Commonsense System Strategies

There's an old Russian folktale about a farmer who goes to a fair. He buys a bread roll from a vendor. He eats it, but he's still hungry. So he buys and eats another roll, and then another. Still hungry. Next, he buys a donut from a different vendor. At last, he's no longer hungry. The farmer then says to himself, "I wasted the money I spent on the rolls—I should have just bought the donut first!"

This story illustrates a problem with the way most of us buy stereo equipment: If only we could know in advance what we would end up being happy with, we'd save a lot of the money we spend getting there.

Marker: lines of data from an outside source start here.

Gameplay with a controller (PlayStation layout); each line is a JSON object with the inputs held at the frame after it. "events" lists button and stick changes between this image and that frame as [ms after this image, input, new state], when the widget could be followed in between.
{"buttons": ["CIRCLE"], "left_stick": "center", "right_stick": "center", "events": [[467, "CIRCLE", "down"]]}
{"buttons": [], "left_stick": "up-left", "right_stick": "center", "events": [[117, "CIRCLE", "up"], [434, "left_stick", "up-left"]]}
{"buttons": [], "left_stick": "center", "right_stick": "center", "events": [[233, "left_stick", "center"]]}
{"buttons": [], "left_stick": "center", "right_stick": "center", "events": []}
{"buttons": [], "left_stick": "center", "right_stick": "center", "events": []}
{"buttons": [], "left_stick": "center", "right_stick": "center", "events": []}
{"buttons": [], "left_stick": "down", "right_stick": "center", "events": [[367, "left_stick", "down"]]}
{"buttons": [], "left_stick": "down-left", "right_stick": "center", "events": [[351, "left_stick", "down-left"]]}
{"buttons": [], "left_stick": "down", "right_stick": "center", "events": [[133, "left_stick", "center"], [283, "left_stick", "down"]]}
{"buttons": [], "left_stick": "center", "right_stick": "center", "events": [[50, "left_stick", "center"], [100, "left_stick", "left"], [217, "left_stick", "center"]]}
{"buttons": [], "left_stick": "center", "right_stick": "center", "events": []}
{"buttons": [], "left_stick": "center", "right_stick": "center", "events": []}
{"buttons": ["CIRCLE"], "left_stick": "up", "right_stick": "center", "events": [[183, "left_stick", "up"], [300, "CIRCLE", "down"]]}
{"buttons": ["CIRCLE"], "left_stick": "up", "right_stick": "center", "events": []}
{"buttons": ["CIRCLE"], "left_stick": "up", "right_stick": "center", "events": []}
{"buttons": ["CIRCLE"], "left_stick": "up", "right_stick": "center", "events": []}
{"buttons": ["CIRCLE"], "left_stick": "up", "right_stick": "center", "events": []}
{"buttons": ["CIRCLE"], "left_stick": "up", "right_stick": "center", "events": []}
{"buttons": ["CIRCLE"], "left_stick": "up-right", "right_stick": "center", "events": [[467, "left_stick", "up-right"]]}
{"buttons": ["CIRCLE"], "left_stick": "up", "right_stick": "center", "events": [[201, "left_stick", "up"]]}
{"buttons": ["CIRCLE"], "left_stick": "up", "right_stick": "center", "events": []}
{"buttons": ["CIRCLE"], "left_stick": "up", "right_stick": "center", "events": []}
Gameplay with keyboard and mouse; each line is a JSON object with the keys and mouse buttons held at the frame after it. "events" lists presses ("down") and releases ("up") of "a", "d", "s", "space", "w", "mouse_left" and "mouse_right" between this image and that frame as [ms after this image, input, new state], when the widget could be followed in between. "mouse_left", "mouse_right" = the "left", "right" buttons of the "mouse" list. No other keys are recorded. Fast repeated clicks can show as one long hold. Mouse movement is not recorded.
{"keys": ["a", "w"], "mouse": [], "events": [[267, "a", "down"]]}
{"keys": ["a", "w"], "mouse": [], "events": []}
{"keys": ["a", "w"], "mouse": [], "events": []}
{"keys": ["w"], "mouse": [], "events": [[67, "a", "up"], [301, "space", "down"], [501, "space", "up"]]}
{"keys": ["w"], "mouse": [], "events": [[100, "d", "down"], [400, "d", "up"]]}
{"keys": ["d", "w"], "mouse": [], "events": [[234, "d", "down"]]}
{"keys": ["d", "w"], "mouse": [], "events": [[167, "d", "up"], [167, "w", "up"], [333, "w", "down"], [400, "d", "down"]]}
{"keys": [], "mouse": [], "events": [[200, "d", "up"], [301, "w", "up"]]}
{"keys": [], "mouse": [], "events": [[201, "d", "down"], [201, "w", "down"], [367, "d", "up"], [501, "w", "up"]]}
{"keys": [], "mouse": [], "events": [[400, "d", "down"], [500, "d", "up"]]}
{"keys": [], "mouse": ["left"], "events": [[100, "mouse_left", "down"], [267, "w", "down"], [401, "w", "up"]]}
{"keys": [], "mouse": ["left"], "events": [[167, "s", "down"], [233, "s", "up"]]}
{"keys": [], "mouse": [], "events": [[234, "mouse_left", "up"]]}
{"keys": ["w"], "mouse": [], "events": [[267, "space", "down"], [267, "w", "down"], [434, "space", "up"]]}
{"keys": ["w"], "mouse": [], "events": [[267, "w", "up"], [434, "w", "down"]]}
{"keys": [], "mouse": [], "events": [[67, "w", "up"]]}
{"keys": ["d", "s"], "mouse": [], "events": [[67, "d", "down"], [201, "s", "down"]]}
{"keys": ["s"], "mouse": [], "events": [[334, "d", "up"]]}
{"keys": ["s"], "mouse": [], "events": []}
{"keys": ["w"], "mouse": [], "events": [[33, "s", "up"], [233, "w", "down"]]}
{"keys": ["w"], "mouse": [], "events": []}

But it's difficult to take the leap of faith and buy, for instance, speakers costing $20,000/pair, when we aren't entirely certain they'll turn out to be worth the money to us. There's a comfort zone in crawling before walking. Proceeding incrementally can be a security blanket, but it also can be a false economy.

The trap lies in losing a lot of money on a long series of small-increment upgrades: "Okay, I really like my $1000/pair speakers, so now I'm ready for $1500/pair speakers." But if the truth of the matter is that, because of where, how, and to what music you listen, the step-by-step process is just a long, painful way of eventually getting to a $20,000 pair of speakers, you're losing out all around.

I think that in putting together an audio system, the single most important fork in the road also happens to be the one that is almost always ignored: Is the system intended to reproduce music to be listened to as an end in itself, or is the music intended to accompany other activities, such as entertaining, reading, sewing, or putting model ships in bottles?

I'm not making snooty value judgments here. I'm just as happy with the notion of good audio equipment serving up "lite" jazz like Claude Bolling in the background when friends gather at the end of the work week, as I am with the notion of someone's listening intently to Birth of the Cool while following along with the musical score. But these uses are really different, and so the optimal choices of equipment may also be different.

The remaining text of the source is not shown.